Exercices à réaliser:
A) D'après l'extrait sur le brutalisme, quel organisme a organisé l'exposition « Brutal Utopias » ?
B) Poursuivez l'extrait sur le brutalisme à partir de sa dernière phrase.

Extrait du texte:
En effet, il y a à peine quelques mois, une exposition d'envergure organisée par le National Trust était consacrée au brutalisme. "Brutal Utopias" proposait un circuit des bâtiments londoniens les plus représentatifs du genre, dont la plupart se trouve vers Southbank Centre, sur les rives de la Tamise, comme la salle de concert Queen Elizabeth Hall, le Purcell Room et la Hayward Gallery; mais aussi, Park Hill Flats à Sheffield ou encore l'imposant lieu d'exposition Barbican dont la réputation n'est plus à faire.

Joseph Waston, directeur artistique de l'exposition, se confiait au Guardian en septembre dernier au sujet des controverses entourant le brutalisme.

"It is not very long ago that many people had the same views about Victorian architecture ... a generation spoke of ‘Victorian monstrosities’ and systematically worked to erase that era in built form. We are now in danger of doing the same with brutalism.”

"Il n'y a pas si longtemps, beaucoup de gens avaient ce genre d'opinion négative au sujet de l'architecture Victorienne... toute une génération évoquait les "monstruosités victoriennes" et oeuvrait à détruire systématiquement toute trace architecturale de cette époque. Nous somme aujourd'hui confronté à ce même danger avec le brutalisme".

Données affichées:
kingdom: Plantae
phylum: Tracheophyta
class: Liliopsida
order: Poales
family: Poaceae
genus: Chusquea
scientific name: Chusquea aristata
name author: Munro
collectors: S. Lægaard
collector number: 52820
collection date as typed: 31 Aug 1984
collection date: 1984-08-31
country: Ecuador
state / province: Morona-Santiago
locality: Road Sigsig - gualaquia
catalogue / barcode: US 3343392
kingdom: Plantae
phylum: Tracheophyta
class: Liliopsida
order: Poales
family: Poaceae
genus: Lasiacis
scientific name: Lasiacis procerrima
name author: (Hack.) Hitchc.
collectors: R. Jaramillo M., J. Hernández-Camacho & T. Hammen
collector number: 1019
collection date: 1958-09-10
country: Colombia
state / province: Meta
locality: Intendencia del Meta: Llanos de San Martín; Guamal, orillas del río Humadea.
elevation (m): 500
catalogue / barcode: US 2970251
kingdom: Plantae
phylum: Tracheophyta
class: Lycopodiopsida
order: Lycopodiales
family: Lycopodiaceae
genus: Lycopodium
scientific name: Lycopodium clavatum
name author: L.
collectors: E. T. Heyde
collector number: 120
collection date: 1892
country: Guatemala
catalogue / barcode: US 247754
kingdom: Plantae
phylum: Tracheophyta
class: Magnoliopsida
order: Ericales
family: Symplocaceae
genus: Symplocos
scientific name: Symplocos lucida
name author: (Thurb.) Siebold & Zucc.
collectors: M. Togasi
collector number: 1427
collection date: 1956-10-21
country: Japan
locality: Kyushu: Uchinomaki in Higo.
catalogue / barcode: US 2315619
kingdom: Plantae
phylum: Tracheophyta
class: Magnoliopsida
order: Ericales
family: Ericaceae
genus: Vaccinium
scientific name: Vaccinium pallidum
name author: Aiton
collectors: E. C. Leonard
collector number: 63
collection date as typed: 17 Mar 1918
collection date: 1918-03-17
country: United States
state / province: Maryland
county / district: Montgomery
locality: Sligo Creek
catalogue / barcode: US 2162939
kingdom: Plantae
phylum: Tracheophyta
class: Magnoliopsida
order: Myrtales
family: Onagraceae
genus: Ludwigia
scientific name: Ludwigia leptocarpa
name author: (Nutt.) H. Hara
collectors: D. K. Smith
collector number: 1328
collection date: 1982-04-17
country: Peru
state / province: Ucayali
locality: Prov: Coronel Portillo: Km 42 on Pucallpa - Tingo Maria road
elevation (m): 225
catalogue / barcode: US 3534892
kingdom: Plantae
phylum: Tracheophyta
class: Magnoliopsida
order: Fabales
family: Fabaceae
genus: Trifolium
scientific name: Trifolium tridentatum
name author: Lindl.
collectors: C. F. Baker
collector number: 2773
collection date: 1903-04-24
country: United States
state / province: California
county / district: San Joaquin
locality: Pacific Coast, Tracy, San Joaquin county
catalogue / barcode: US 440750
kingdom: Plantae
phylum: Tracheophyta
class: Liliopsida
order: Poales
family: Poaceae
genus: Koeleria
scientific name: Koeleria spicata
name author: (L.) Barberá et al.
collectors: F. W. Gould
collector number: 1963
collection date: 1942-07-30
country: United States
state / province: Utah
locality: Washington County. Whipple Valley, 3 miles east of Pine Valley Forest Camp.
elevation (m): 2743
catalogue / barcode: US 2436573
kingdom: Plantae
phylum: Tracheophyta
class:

Résultats par exercice:
A) Le National Trust.

B)
Une centaine de bâtiment sont visés aujourd'hui par David Cameron. Les contestations continuent et participent d'un débat plus large portant sur la difficulté d'accéder à des logements abordables dans le centre de Londres. Si les bâtiments brutalistes abritants des lieux de culture semblent s'insérer paisiblement dans l'architecture de la capitale, le sort des complexes immobiliers reprenant la même esthétique semble être un enjeu majeur de notre époque.

Nos sources:

Estate Regeneration : le communiqué de David Cameron

Un très bon guide du Brutalisme (en anglais) 

L'exposition Brutal Utopias (en anglais)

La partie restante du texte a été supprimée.